Document text:
My Idiosyncratic Transition from Normative to Progressive

The Vexed Philosopher
6 min readApr 27, 2019

The year was 1997 and it was the summer before my Senior year of High School. I was in Brazil as a Christian Missionary, spreading the “good word” to the poor, primitive foreigners as if they were somehow less enlightened for speaking another language and living in another place. My ignorance shone bright when I called home from a small border town near the jungle and squealed in surprise and excitement when I found out the operator spoke English. Her frustrated retort of, “Yeah, a lot of us speak English here,” barely fazed me, at the time, but resonates strongly even to this day. That simple, yet profound, display of utter ignorance was like a brand that informed every thought and action of mine in those days.

I was, at the time, set in heart and mind to attend seminary and become a preacher and missionary as my permanent vocation. After all, what could be more noble a calling than spreading the word of God to the Godless Heathens of the “Third World.”

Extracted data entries
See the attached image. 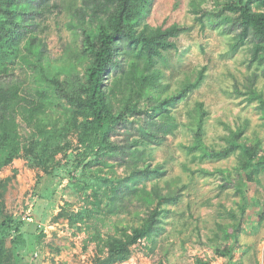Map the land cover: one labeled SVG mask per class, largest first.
Segmentation results:
<instances>
[{"label":"trees","instance_id":"obj_1","mask_svg":"<svg viewBox=\"0 0 264 264\" xmlns=\"http://www.w3.org/2000/svg\"><path fill=\"white\" fill-rule=\"evenodd\" d=\"M154 1L71 0L66 9L70 12V28L79 40L75 49L66 51L63 65L55 67L43 34L49 28V15L63 11L62 1L0 0V171L24 158L31 168L49 173L58 154L68 148L62 144L68 127L61 134H45L41 123L45 116L64 112L63 118L71 121L78 145L91 158L84 168L102 164L111 167L115 175H97L81 187L92 209L58 215L68 216L72 226L95 228L92 239L98 242L100 254L94 264L124 263L139 242L154 244L164 230L163 216L169 213L164 205L178 202L181 196L180 190L162 195L157 186L151 191L146 184L140 186L145 180L165 174L162 167L145 161L146 148L160 146L175 136L179 122L173 109L202 84L206 68L194 81L188 80L180 90L164 96L166 86L161 82L163 72L158 64L165 62V54L177 50V40L185 29L178 24L140 28ZM229 14L233 15L230 20L226 18ZM205 16L215 25L229 24L228 31L235 35L233 52L248 42L254 44L250 65L262 67L264 76V0H226L221 9L206 12ZM258 77L257 73L248 76L244 91L238 86L235 91L250 95L249 102L258 101V110L264 117V98L253 89ZM202 108L200 105L191 114L193 140L185 147L189 154L200 160H220L240 152L249 161L259 154L260 146H249L243 131L234 133V140L224 149L208 146L206 112ZM22 127L29 133L23 135ZM109 160L116 162L109 164ZM118 167L124 174H118ZM216 172L224 181L223 189L229 187L237 195L241 193L243 184L234 179L229 169ZM2 188L0 185V243L14 236V253L21 264L45 235H20L22 223L6 213ZM127 200L129 205L138 202L143 208L135 214L143 212L145 217L139 225L126 228L114 224L116 233L103 236L97 225L103 220L97 214L119 215L128 207ZM240 225L237 222L233 232L236 238ZM148 249L153 251L151 246ZM216 252L228 258L232 249L217 248ZM12 261L0 249V264H17Z\"/></svg>","mask_w":264,"mask_h":264},{"label":"rangeland","instance_id":"obj_2","mask_svg":"<svg viewBox=\"0 0 264 264\" xmlns=\"http://www.w3.org/2000/svg\"><path fill=\"white\" fill-rule=\"evenodd\" d=\"M61 1L63 11L49 15L46 20L49 28L43 34L55 67L63 65L66 51L75 49L79 40L69 24L70 12L66 7L71 0ZM225 1L155 0L142 22L140 28L178 24L185 29L177 40V50L165 54V62L158 64L163 72L161 82L166 86L164 96L177 92L188 80L194 81L203 68L206 72L202 84L173 109L179 122L175 136L160 146L146 148L145 161L153 167H162L165 174L159 179L145 180L140 186L146 184L150 191L157 186L162 195L180 190L181 196L178 202L164 205L169 213L163 216L164 230L155 243L139 242L132 248L131 258L119 264H264V117L258 110V101L249 102L250 95L235 91L236 86L243 89L247 77L257 73L259 77L253 89L264 98V76L262 67L250 65L254 44L248 42L233 52L235 35L228 31L229 24L215 25L205 16L206 12L221 9ZM228 16L229 20L233 17ZM200 105L206 112L208 146L224 149L234 140V133L243 131L249 146H260L259 154L250 161L241 157L240 152L220 160H200L189 154L185 148L193 140L189 122ZM64 115L60 112L42 119L45 134H61L68 127L62 136V144L68 148L58 154L57 163L51 164L49 173L42 168H31L24 158L14 160L0 171L6 213L22 223L20 235L36 237L42 232L45 235L21 264H94L99 253V244L92 239L95 228L72 226L68 216L58 215L92 209L81 187L97 175L109 178L115 175L111 167L102 164L84 168L91 158L78 145L76 133L70 128L71 121L63 118ZM21 130L23 135L29 133L26 128ZM218 169H229L234 179L242 182L241 193L237 195L233 188H222L224 181L216 172ZM117 171L124 174L122 167ZM126 204L128 207L119 215L97 214L103 220L97 224L103 236L116 233L114 224L121 228L140 224L145 214L135 213L143 207L138 202L129 205L128 200ZM237 222L241 223L238 238L233 234ZM13 237L1 242L0 249L19 264ZM150 246L153 251L148 249ZM217 248L232 249V253L228 258L221 257Z\"/></svg>","mask_w":264,"mask_h":264}]
</instances>
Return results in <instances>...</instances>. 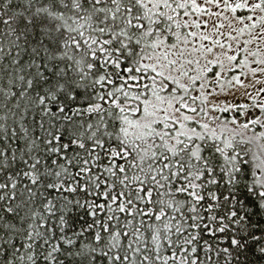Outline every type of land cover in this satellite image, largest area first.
<instances>
[{"label":"snow or ice","instance_id":"obj_1","mask_svg":"<svg viewBox=\"0 0 264 264\" xmlns=\"http://www.w3.org/2000/svg\"><path fill=\"white\" fill-rule=\"evenodd\" d=\"M0 264H264V0H0Z\"/></svg>","mask_w":264,"mask_h":264}]
</instances>
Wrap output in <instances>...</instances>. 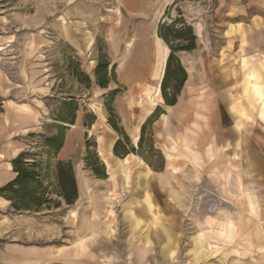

Directions for this task: In the essay on moving from normative to progressive views, which country was the writer in as a missionary during the summer of 1997?

Worked answer: Brazil